> **WORK TO COMPLETE**
All of the data, word for word and free of pictures, is the expected result.

> **INFORMATION SUPPLIED**
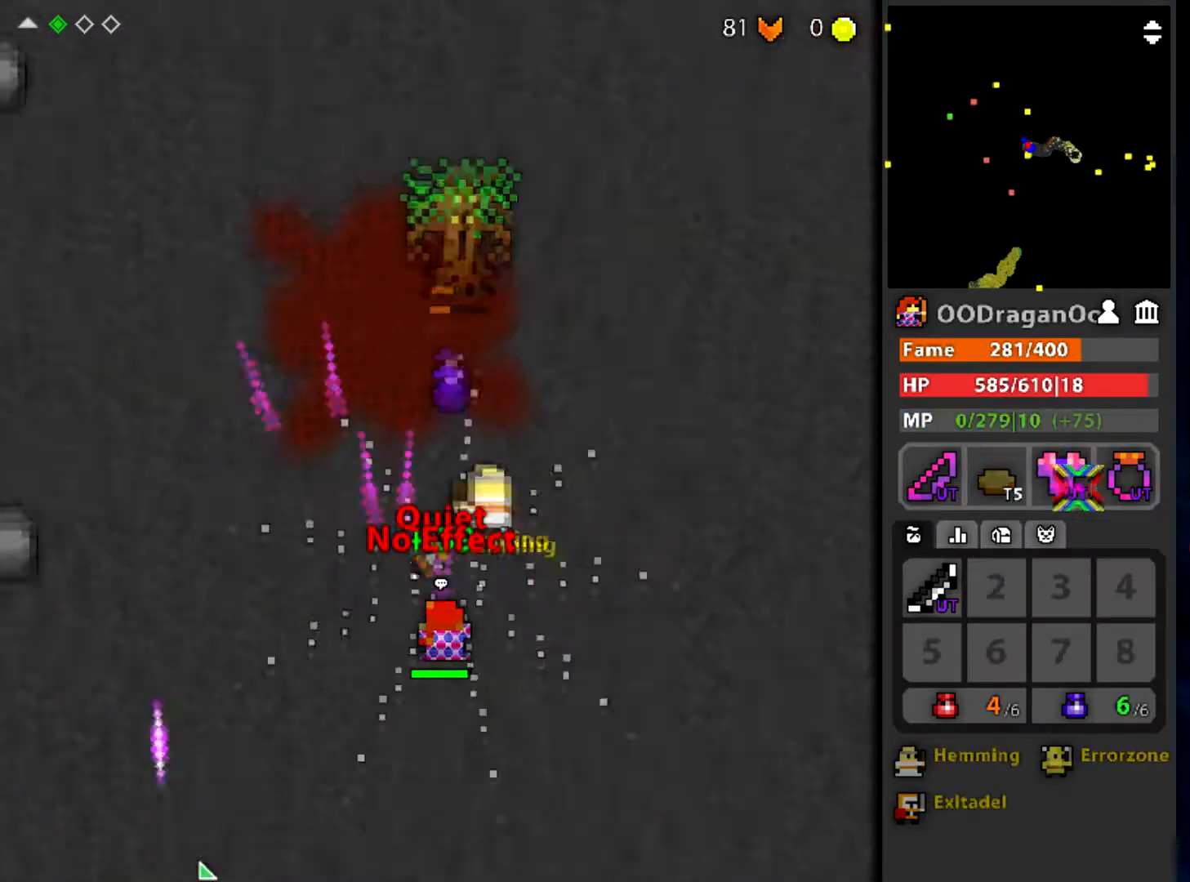
{"keys": ["w"], "mouse": ["left"], "events": [[367, "d", "down"], [367, "w", "down"], [501, "d", "up"]]}
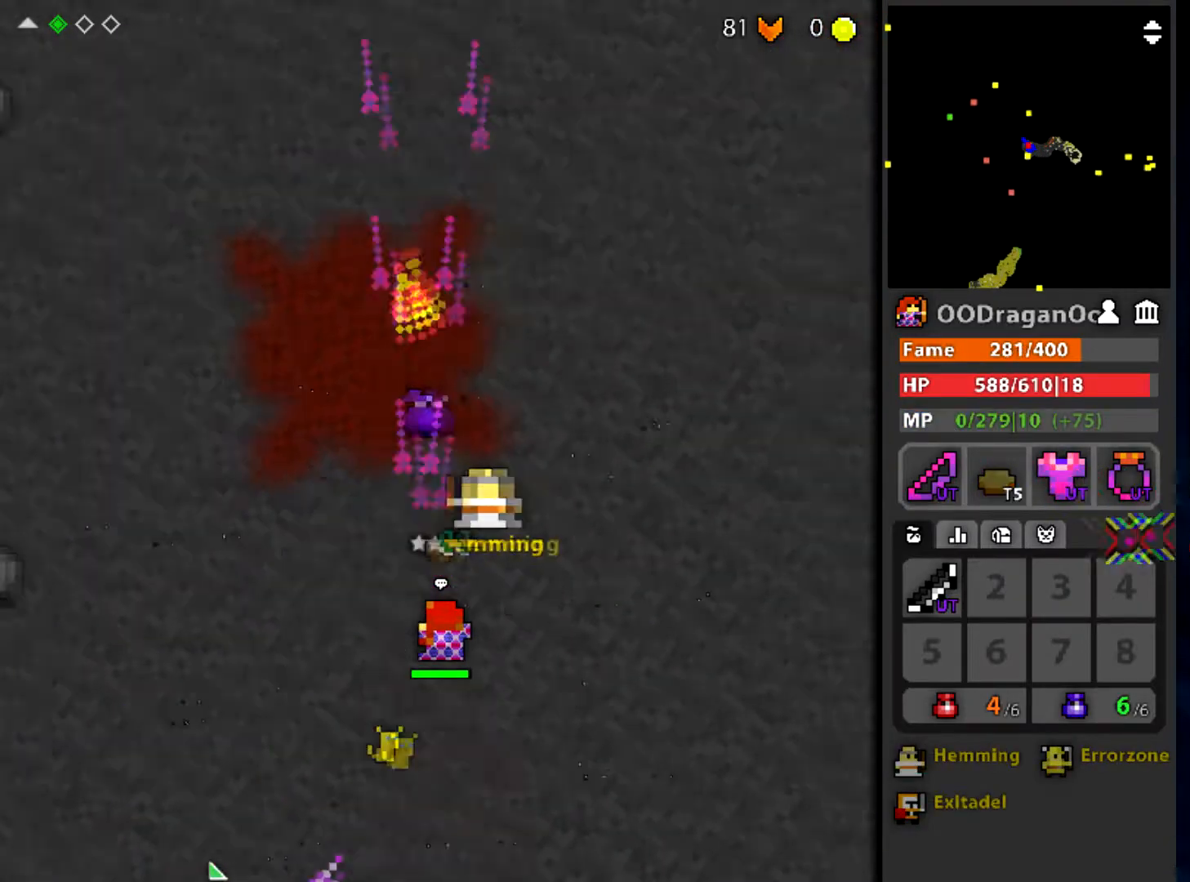
{"keys": ["q", "w"], "mouse": ["left"], "events": [[467, "q", "down"]]}
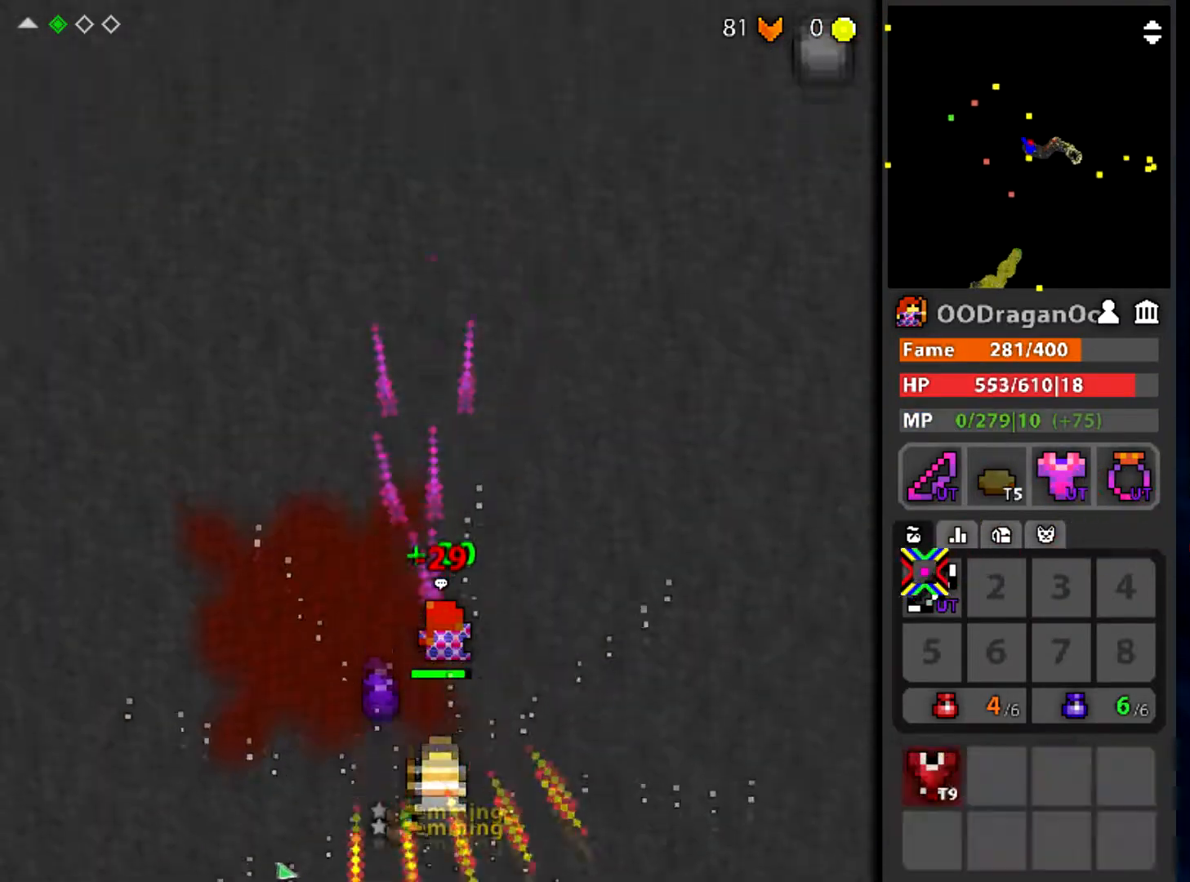
{"keys": ["w"], "mouse": [], "events": [[67, "q", "up"], [334, "mouse_left", "up"]]}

> **RESULT**
{"keys": ["w"], "mouse": ["left"], "events": [[367, "d", "down"], [367, "w", "down"], [501, "d", "up"]]}
{"keys": ["q", "w"], "mouse": ["left"], "events": [[467, "q", "down"]]}
{"keys": ["w"], "mouse": [], "events": [[67, "q", "up"], [334, "mouse_left", "up"]]}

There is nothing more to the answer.